Note: the cost of building has wildly fluctuated over the past few years and these numbers may be outdated. For more accurate figures, please read this article which has calculations updated for 2023.

I’ve been getting asked the same question a lot these days – how has COVID-19 affected the custom home building industry? Whenever I’m asked the same question repeatedly, that’s a pretty good clue it would make for a good blog topic, so here we go.

Overall, the demand for custom homes along the Front Range is high. Interest rates continue to remain at historic lows, home values remain strong and continuing to rise, and generally, the industry is able to deliver for its customers. However, we have encountered a few speed bumps along the way, a few of which are worth noting here.

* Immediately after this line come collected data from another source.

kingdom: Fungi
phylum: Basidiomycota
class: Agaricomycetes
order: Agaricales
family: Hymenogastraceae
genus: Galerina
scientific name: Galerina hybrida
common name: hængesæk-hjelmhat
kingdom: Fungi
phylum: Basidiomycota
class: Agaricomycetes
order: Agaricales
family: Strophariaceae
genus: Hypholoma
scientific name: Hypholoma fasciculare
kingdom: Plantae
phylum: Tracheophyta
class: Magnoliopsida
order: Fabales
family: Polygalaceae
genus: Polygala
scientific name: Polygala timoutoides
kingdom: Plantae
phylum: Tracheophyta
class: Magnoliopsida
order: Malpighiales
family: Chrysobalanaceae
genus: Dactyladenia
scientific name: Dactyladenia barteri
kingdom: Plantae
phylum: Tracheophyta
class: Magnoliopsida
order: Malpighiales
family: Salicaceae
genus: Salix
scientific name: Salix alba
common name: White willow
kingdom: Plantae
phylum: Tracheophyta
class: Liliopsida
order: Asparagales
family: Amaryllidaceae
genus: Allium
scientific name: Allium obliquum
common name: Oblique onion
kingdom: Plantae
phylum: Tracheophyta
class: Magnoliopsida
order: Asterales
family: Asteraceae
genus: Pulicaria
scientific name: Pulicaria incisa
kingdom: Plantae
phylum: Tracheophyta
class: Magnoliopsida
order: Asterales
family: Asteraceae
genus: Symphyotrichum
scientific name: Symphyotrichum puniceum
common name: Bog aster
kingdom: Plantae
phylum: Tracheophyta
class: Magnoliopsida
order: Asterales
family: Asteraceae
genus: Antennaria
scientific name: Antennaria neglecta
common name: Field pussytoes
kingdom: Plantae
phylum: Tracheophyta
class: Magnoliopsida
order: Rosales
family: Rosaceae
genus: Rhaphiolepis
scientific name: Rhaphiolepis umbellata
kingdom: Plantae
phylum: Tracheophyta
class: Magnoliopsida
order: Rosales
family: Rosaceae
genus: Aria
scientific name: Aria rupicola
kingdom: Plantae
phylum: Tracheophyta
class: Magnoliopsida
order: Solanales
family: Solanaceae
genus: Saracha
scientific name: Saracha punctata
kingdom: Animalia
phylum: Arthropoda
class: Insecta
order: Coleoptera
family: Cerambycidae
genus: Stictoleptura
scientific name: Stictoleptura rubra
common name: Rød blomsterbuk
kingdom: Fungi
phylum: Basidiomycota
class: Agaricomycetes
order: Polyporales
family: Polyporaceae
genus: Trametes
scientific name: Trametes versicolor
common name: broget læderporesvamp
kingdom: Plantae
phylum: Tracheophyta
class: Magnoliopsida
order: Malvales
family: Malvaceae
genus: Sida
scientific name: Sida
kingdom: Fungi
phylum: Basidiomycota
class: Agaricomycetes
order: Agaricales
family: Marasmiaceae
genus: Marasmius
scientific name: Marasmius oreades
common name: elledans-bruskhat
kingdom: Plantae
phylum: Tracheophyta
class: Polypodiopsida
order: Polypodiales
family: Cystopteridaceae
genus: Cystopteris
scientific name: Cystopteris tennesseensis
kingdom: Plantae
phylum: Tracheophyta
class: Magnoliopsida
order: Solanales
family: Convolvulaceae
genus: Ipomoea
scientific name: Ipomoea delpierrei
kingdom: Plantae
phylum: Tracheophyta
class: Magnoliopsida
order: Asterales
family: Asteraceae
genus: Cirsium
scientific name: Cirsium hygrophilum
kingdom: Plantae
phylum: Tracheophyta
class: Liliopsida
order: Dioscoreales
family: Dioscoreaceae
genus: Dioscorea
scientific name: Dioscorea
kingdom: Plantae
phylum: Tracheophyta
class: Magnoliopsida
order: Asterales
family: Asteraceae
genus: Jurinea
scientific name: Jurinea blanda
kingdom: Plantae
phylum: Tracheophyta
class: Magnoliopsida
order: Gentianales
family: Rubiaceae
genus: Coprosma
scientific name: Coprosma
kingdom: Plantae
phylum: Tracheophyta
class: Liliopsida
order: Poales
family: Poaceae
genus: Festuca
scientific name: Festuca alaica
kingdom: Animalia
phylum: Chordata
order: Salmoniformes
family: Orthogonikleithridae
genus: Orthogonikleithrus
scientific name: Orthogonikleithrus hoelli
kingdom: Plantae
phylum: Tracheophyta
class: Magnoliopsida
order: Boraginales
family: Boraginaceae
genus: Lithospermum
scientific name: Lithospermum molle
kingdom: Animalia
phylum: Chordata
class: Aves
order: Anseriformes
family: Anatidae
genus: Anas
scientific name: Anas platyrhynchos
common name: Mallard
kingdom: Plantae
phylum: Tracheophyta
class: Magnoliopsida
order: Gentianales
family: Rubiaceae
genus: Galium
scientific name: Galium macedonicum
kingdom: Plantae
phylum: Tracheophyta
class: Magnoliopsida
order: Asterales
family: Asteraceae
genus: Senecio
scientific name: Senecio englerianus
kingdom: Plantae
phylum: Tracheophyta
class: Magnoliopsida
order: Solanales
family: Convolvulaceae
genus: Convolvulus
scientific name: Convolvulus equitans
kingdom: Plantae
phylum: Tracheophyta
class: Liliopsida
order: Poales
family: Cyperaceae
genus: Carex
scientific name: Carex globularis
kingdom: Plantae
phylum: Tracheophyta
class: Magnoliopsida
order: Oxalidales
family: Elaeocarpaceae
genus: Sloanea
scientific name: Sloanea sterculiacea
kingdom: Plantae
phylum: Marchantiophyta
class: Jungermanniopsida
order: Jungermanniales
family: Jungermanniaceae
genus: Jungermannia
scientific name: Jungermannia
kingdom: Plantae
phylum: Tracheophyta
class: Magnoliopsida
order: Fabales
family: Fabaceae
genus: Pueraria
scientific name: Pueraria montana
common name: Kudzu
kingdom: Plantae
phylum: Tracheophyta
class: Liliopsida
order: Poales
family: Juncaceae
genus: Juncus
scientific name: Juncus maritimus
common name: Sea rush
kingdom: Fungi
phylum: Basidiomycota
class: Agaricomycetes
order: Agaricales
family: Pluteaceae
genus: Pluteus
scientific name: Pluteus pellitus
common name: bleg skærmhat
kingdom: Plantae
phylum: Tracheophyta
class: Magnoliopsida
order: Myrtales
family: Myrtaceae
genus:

#1: Lumber Price Increases

Over the past decade or so, these have been at least somewhat stable. Recently, they’ve skyrocketed. Lumber prices have essentially doubled in recent months due to a perfect storm of supply and demand issues, including:

  • An unfortunate series of natural disasters across the country, including wildfires, hurricanes, and floods, causing a spike in national demand.
  • Decrease in production in lumber mills due to COVID regulation/ management.
  • Seasonal increase in national demand; typically, we see national demand for building materials much higher around the summer.
  • Increase in demand from DIYers – during the early COVID period, when many states were under stay at home orders, lots and lots of “honey-do” projects were getting done; re-build the deck, finish the basement, etc. This has had a dramatic effect on the price and availability of pressure-treated lumber, composite decking, etc.

#2: Limited Building Product Availability

Some manufactured goods have become more of a challenge, with very long order times becoming the norm for some products. To date, we’ve seen appliances, door hardware, manufactured stone products, and a few others being hit the hardest.

#3: Tight Labor Resources

Historically, in our industry, when a worker was ill, they stayed home until they felt better. Now, we’re seeing entire crews staying home when one crew member is sick, which of course, is having an impact on schedules and productivity.

Where does that leave us?

To date, none of these elements have proven to be insurmountable to our industry. Currently, our pricing has gone up a bit to reflect the current price of lumber. Personally, I do not believe this will continue long term; as COVID restrictions ease, as national demand settles back down, and as the supply chain is able to catch up, we’ll see a return to “normal” lumber pricing. I’ve heard some experts say that we can expect a return by the end of the year.

Procurement is where we’ve had to make the most change. We’ve had to bump up our deadlines on client selections; previously, we’d require an appliance selection eight weeks prior to needing product on-site; now, we’re requiring it within the first month of production. The same applies to culture stone and a few others. This also, for better or worse, takes away the client’s option of changing their mind with a particular selection; there’s just not enough time for that in this current market.

Overall, our build times still remain quick and efficient; we’re adding maybe two weeks or so to the overall build time (we average about six months) due to entire crews being more likely to self-quarantine, etc.

Generally, I still believe this is a good time to build, for a few reasons. First, interest rates are very, very low. Your dream home might never be this affordable again. Second, home values are in step with construction costs. Our clients have not had issues with appraisals; home values along the Front Range support the price points that we’re building at. Third, I expect the Front Range to continue to be one of the most sought after areas to live in. When you consider the weather, the quality of life, the school systems, the job market/ overall economy, and everything else that makes up our community, you’re hard-pressed to find a better place to live.

Thanks for reading. I hope you found this informative and helpful.